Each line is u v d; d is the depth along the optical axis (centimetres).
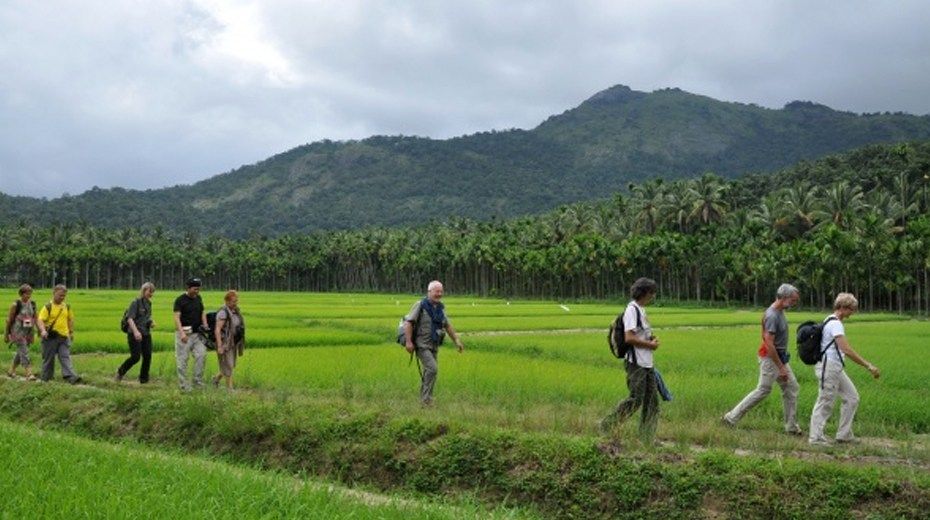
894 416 1683
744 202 15150
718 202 12788
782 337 1536
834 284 9900
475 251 14900
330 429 1291
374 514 834
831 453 1325
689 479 988
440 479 1127
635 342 1302
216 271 19550
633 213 14000
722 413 1697
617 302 12006
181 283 19500
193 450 1359
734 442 1364
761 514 941
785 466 987
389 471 1180
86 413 1560
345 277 19538
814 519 924
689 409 1695
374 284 18675
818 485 952
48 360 2098
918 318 8244
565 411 1620
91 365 2531
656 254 11606
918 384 2225
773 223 11625
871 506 924
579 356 3044
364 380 2169
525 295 14575
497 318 6181
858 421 1642
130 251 18575
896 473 977
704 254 11519
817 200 11606
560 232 14162
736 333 4650
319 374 2317
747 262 10725
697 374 2438
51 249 17112
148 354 2148
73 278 17888
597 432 1329
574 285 13525
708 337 4269
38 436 1159
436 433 1213
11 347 2988
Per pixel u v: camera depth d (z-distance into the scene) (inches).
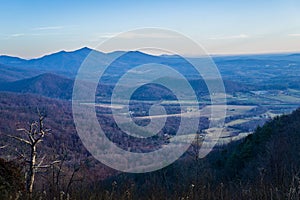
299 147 916.6
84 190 671.8
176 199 606.9
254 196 568.1
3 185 598.9
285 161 859.4
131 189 653.3
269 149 1004.6
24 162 685.3
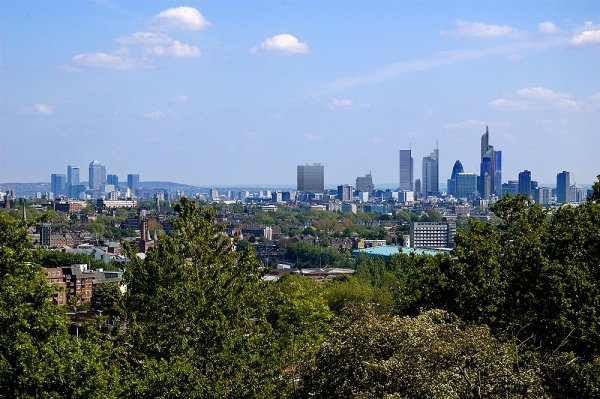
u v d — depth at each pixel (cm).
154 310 5422
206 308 5312
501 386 4391
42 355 4384
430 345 4359
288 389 5184
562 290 5522
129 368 5047
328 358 4681
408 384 4234
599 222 6075
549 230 6356
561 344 5366
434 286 6275
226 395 4956
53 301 5066
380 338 4578
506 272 5972
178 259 5619
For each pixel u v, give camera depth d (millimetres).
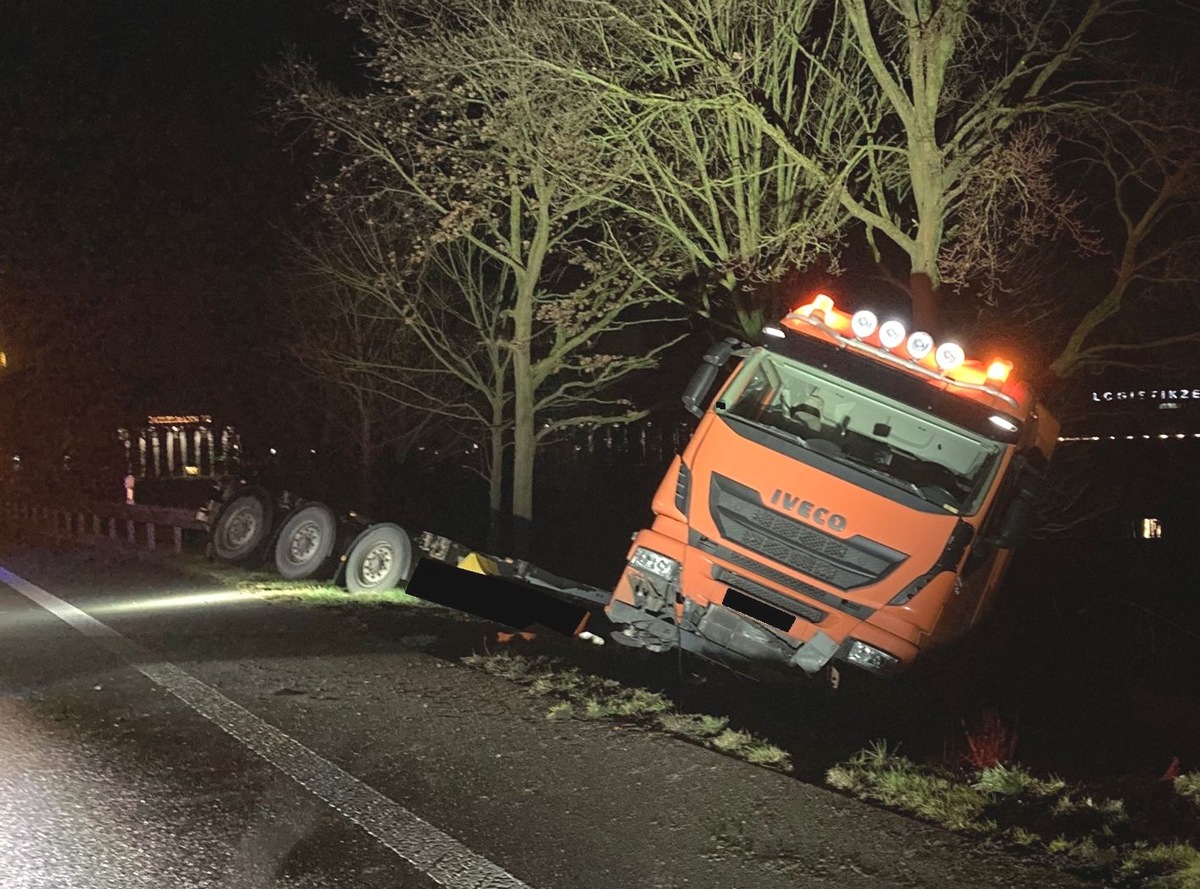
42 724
________________________
### Your goal
Find the lines in the records that include the string "depth", and reply with how many there are, nothing more.

### Solution
4